As previously reported, in February 2006, BlackRock, Inc. (“BlackRock”), then a majority-owned subsidiary of PNC, and Merrill Lynch entered into a definitive agreement pursuant to which Merrill Lynch agreed to contribute its investment management business (“MLIM”) to BlackRock in exchange for 65 million shares of newly issued BlackRock common and preferred stock. This transaction closed on September 29, 2006. BlackRock accounted for the MLIM transaction under the purchase method of accounting. The value of the 65 million shares issued to Merrill Lynch was allocated among the MLIM assets acquired, including intangibles, and the MLIM liabilities assumed to the extent of their fair market value, with any excess purchase price being allocated to goodwill. Immediately following the closing, PNC continued to own approximately 44 million shares of BlackRock common stock, representing an ownership interest of approximately 34% of the combined company after the closing (as compared with 69% immediately prior to the closing). Although PNC’s share ownership percentage

declined, BlackRock’s equity increased due to the increase in total net assets recorded by BlackRock as a result of the MLIM transaction.

Upon the closing of the BlackRock/MLIM transaction, the carrying value of our investment in BlackRock increased by approximately $3.1 billion to $3.8 billion, primarily reflecting PNC’s portion of the increase in BlackRock’s equity resulting from the value of shares issued in that transaction. Based on BlackRock’s closing market price of $149 per common share on September 29, 2006, the market value of PNC’s investment in BlackRock was approximately $6.6 billion at that date. As such, an additional $2.8 billion of value is not recognized in PNC’s investment account.

We also recorded a liability at September 30, 2006 for deferred taxes of approximately $.9 billion, related to the excess of the book value over the tax basis of our investment in BlackRock, and a liability of approximately $.6 billion related to our obligation to provide shares of BlackRock common stock to help fund BlackRock long-term incentive plan (“LTIP”) programs. The LTIP liability will be adjusted quarterly based on changes in BlackRock’s common stock price and the number of remaining committed shares.

The overall balance sheet impact was an increase to our shareholders’ equity of approximately $1.6 billion.
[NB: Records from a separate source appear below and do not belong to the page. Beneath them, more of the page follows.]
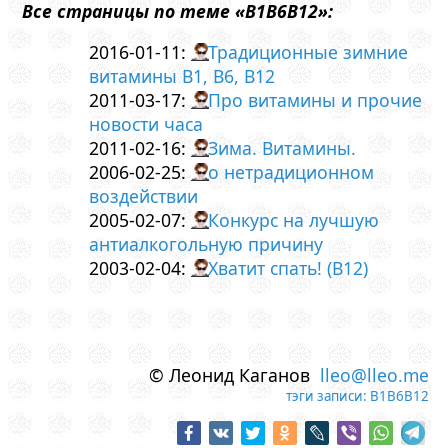
Все страницы по теме «B1B6B12»:
2016-01-11:
Традиционные зимние
витамины B1, B6, B12
2011-03-17:
Про витамины и прочие
новости часа
2011-02-16:
Зима. Витамины.
2006-02-25:
о нетрадиционном
воздействии
2005-02-07:
Конкурс на лучшую
антиалкогольную причину
2003-02-04:
Хватит спать! (B12)
© Леонид Каганов
lleo@lleo.me
тэги записи:
B1B6B12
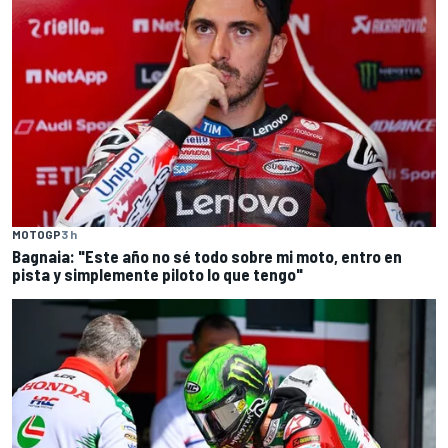
MOTOGP
3 h
Bagnaia: "Este año no sé todo sobre mi moto, entro en
pista y simplemente piloto lo que tengo"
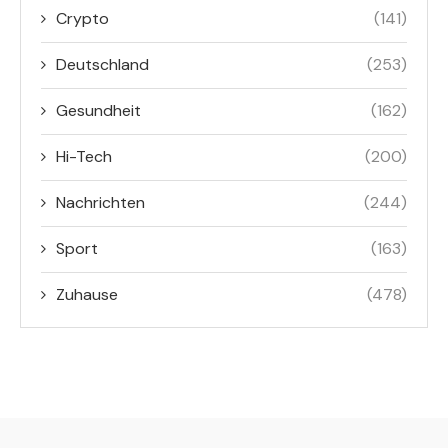
Crypto
(141)
Deutschland
(253)
Gesundheit
(162)
Hi-Tech
(200)
Nachrichten
(244)
Sport
(163)
Zuhause
(478)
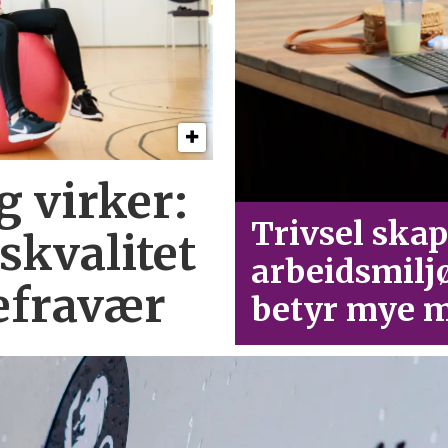
g virker:
Trivsel skap
skvalitet
arbeid­smilj
efravær
betyr mye m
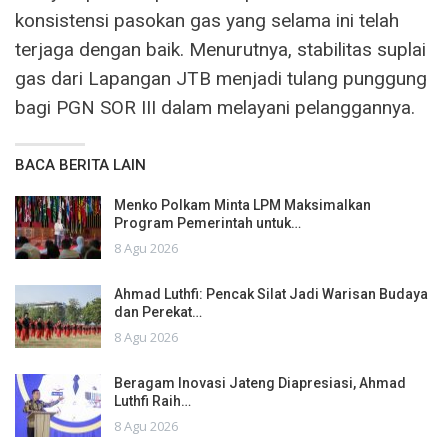
konsistensi pasokan gas yang selama ini telah
terjaga dengan baik. Menurutnya, stabilitas suplai
gas dari Lapangan JTB menjadi tulang punggung
bagi PGN SOR III dalam melayani pelanggannya.
BACA BERITA LAIN
Menko Polkam Minta LPM Maksimalkan
Program Pemerintah untuk…
8 Agu 2026
Ahmad Luthfi: Pencak Silat Jadi Warisan Budaya
dan Perekat…
8 Agu 2026
Beragam Inovasi Jateng Diapresiasi, Ahmad
Luthfi Raih…
8 Agu 2026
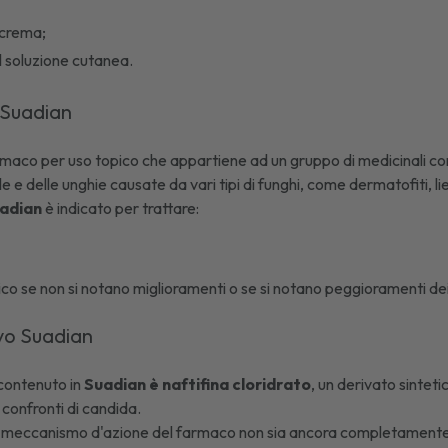
 crema
;
 soluzione cutanea.
 Suadian
rmaco per uso topico che appartiene ad un gruppo di medicinali c
lle e delle unghie causate da vari tipi di funghi, come dermatofiti, li
adian
è indicato per trattare:
ico se non si notano miglioramenti o se si notano peggioramenti de
ivo Suadian
o contenuto in
Suadian è naftifina cloridrato
, un derivato sintet
 confronti di candida.
 meccanismo d'azione del farmaco non sia ancora completamente ch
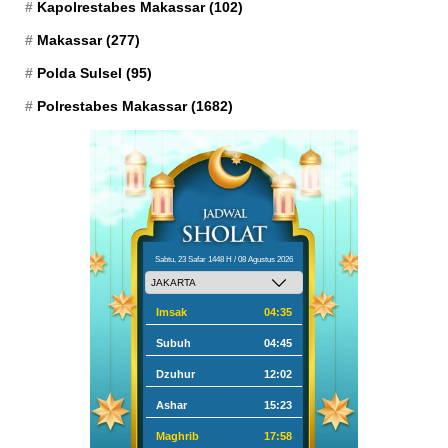
Kapolrestabes Makassar
(102)
Makassar
(277)
Polda Sulsel
(95)
Polrestabes Makassar
(1682)
Sabtu, 23 Safar 1448 H / 08 Agustus 2026
Imsak
04:35
Subuh
04:45
Dzuhur
12:02
Ashar
15:23
Maghrib
17:58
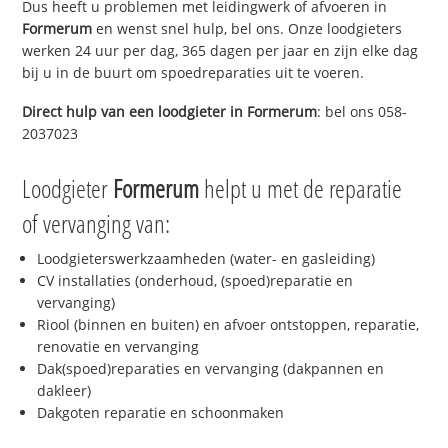
Dus heeft u problemen met leidingwerk of afvoeren in
Formerum
en wenst snel hulp, bel ons. Onze loodgieters
werken 24 uur per dag, 365 dagen per jaar en zijn elke dag
bij u in de buurt om spoedreparaties uit te voeren.
Direct hulp van een loodgieter in
Formerum
: bel ons 058-
2037023
Loodgieter
Formerum
helpt u met de reparatie
of vervanging van:
Loodgieterswerkzaamheden (water- en gasleiding)
CV installaties (onderhoud, (spoed)reparatie en
vervanging)
Riool (binnen en buiten) en afvoer ontstoppen, reparatie,
renovatie en vervanging
Dak(spoed)reparaties en vervanging (dakpannen en
dakleer)
Dakgoten reparatie en schoonmaken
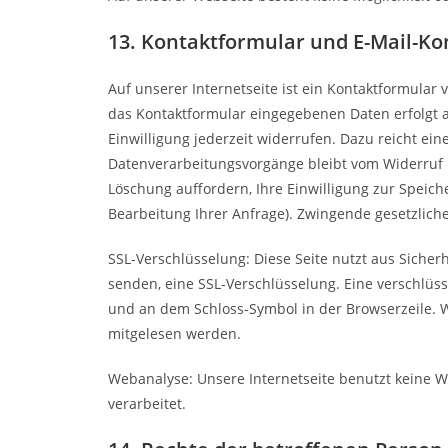
13. Kontaktformular und E-Mail-Ko
Auf unserer Internetseite ist ein Kontaktformula
das Kontaktformular eingegebenen Daten erfolgt aus
Einwilligung jederzeit widerrufen. Dazu reicht ei
Datenverarbeitungsvorgänge bleibt vom Widerruf u
Löschung auffordern, Ihre Einwilligung zur Speich
Bearbeitung Ihrer Anfrage). Zwingende gesetzlic
SSL-Verschlüsselung: Diese Seite nutzt aus Sicher
senden, eine SSL-Verschlüsselung. Eine verschlüs
und an dem Schloss-Symbol in der Browserzeile. We
mitgelesen werden.
Webanalyse: Unsere Internetseite benutzt keine W
verarbeitet.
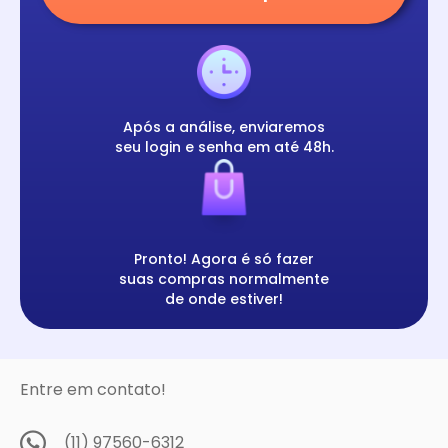
Após a análise, enviaremos
seu login e senha em até 48h.
Pronto! Agora é só fazer
suas compras normalmente
de onde estiver!
Entre em contato!
(11) 97560-6312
The increase to equity was comprised of an after-tax gain of approximately $1.3 billion, net of the expense associated with the LTIP liability and the deferred taxes, and an after-tax increase to capital surplus of approximately $.3 billion. The recognition of the gain is consistent with our existing accounting policy for the sale or issuance by subsidiaries of their stock to third parties. The gain represents the difference between our basis in BlackRock stock prior to the BlackRock/MLIM transaction and the new book value per share and resulting increase in value of our investment realized from the transaction. The direct increase to capital surplus rather than inclusion in the gain resulted from the accounting treatment required due to existing BlackRock repurchase commitments or programs.
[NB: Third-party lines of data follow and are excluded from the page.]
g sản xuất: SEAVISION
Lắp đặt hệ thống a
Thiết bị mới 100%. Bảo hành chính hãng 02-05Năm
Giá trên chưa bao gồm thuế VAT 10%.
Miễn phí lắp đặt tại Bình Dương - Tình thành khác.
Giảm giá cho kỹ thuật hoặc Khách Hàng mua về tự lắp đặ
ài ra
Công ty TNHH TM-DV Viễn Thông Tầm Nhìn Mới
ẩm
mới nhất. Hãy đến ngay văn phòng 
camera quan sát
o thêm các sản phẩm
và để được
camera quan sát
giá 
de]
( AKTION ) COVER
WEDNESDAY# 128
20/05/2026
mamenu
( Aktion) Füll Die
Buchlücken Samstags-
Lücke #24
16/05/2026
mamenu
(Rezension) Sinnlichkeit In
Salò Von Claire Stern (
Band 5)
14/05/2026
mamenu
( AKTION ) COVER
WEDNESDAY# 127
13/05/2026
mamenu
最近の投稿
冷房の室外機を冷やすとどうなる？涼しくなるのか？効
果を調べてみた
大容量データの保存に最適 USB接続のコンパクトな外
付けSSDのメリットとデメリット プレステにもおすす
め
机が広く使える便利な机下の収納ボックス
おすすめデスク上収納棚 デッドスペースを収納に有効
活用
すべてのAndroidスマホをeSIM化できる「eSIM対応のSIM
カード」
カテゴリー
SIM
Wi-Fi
For the three months and nine months ended September 30, 2006, our Consolidated Income Statement included our former 69% ownership interest in BlackRock’s net income through the closing date. However, our Consolidated Balance Sheet as of September 30, 2006 reflects the deconsolidation of BlackRock’s balance sheet amounts and recognizes our 34% ownership interest in BlackRock as an investment to be accounted for under the equity method. On a prospective basis, this accounting will result in a reduction in certain revenue and noninterest expense categories on PNC’s Consolidated Income Statement as the net pretax earnings impact of our net investment in BlackRock will be reported on a separate line item within noninterest income.

Additional information on the BlackRock/MLIM transaction is included in Current Reports on Form 8-K (“Form 8-K”) dated February 15, 2006 and September 29, 2006 filed by PNC and BlackRock.